» **Document section**:
----
McConnell and his allies surprised by Trump’s attack
New Jersey Telegraph - Sunday 13th August, 2017
People close to the Senate GOP leader said he didn’t intend to pick a fight
McConnell had questioned Trump’s expectations and was surprised at the outburst
Senior administration officials expressed agreement with the president
WASHINGTON, U.S. - When the Senate Majority Leader, Mitch McConnell made a statement claiming Trump has “excessive expectations” - Trump did not take the statement lightly.
He fired back at McConnell, leaving several people, including McConnell and his allies shocked.
According to people close to the Senate GOP leader, McConnell did not intend to pick a fight when he questioned Trump’s expectations. He was also said to be surprised by the explosion his comments produced.
On Wednesday, McConnell and Trump spoke about what McConnell’s allies characterized as a misunderstanding, but that did little to quell the president’s anger.
----
» **Dataset extract**:
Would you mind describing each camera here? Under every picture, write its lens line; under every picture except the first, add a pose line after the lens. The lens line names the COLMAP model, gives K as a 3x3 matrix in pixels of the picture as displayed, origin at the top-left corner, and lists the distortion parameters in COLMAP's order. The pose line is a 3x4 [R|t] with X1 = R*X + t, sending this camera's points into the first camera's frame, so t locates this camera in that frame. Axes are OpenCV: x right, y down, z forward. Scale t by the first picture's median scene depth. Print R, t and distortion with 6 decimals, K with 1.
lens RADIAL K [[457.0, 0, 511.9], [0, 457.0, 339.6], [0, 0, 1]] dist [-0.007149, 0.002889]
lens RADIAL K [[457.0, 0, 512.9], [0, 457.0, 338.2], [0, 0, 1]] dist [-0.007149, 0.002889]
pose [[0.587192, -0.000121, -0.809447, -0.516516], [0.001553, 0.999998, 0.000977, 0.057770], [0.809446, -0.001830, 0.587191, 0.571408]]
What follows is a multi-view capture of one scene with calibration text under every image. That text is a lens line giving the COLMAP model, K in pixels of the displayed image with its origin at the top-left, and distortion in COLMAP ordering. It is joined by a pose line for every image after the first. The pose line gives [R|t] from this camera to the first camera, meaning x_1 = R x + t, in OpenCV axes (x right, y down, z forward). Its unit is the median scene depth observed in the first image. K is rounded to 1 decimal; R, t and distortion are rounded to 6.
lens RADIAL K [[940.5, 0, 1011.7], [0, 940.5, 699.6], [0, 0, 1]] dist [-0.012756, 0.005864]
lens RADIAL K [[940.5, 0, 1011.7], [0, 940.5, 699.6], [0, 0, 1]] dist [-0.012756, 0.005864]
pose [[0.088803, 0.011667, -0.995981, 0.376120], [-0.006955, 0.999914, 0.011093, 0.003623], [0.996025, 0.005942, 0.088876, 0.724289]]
----
» **Questions on the material**:
1 > Which lines of the article about McConnell and Trump appear between the dateline and the paragraph beginning "WASHINGTON, U.S."? List each one.
2 > Can you reproduce the passage of the article about McConnell and Trump that opens with the words containing "He fired back" and closes with "his comments produced."?

» **Outputs by task**:
1 >
- People close to the Senate GOP leader said he didn’t intend to pick a fight
- McConnell had questioned Trump’s expectations and was surprised at the outburst
- Senior administration officials expressed agreement with the president

2 >
He fired back at McConnell, leaving several people, including McConnell and his allies shocked.
According to people close to the Senate GOP leader, McConnell did not intend to pick a fight when he questioned Trump’s expectations. He was also said to be surprised by the explosion his comments produced.